§ Aim of the task:
Exact copy, no pictures: return all the data below as written.

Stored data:

◇ ◇ ◇ ◇ ◇

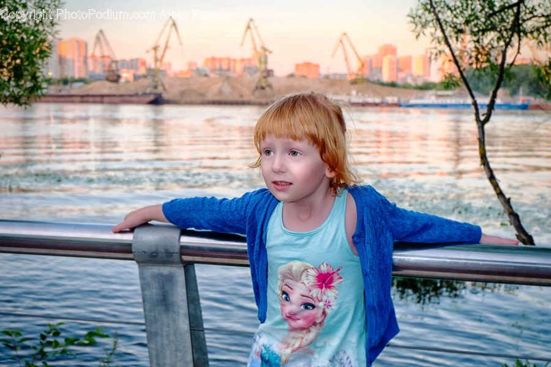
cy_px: 184
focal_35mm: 44
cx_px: 276
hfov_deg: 44.5
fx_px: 673
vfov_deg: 30.5
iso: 800
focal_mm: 29.5
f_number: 4.7
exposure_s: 1/90
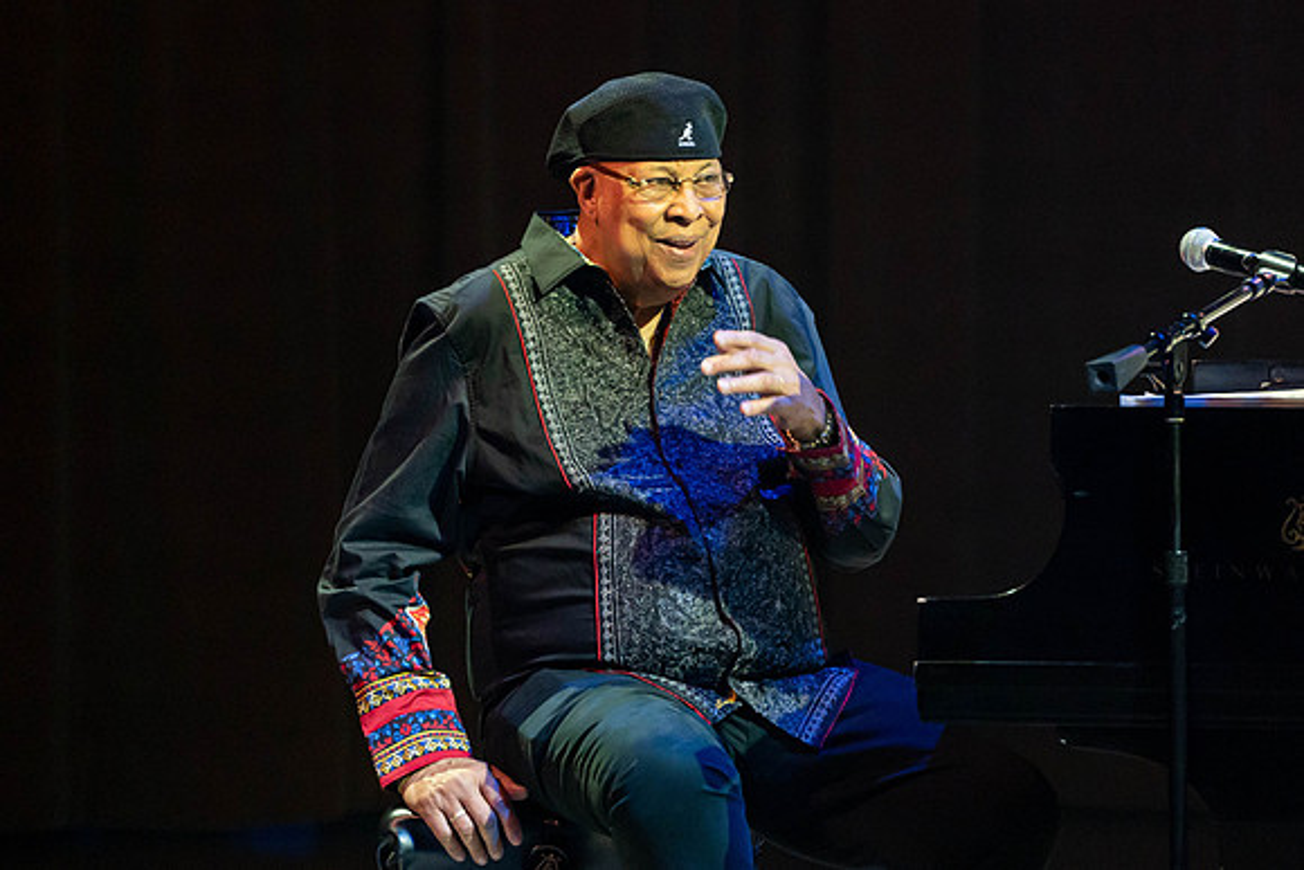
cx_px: 821
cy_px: 380
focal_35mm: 559
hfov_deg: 3.7
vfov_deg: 2.5
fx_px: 20267
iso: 3200
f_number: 5.6
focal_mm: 400
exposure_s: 1/250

◇ ◇ ◇ ◇ ◇

§ Written response:
cy_px: 184
focal_35mm: 44
cx_px: 276
hfov_deg: 44.5
fx_px: 673
vfov_deg: 30.5
iso: 800
focal_mm: 29.5
f_number: 4.7
exposure_s: 1/90
cx_px: 821
cy_px: 380
focal_35mm: 559
hfov_deg: 3.7
vfov_deg: 2.5
fx_px: 20267
iso: 3200
f_number: 5.6
focal_mm: 400
exposure_s: 1/250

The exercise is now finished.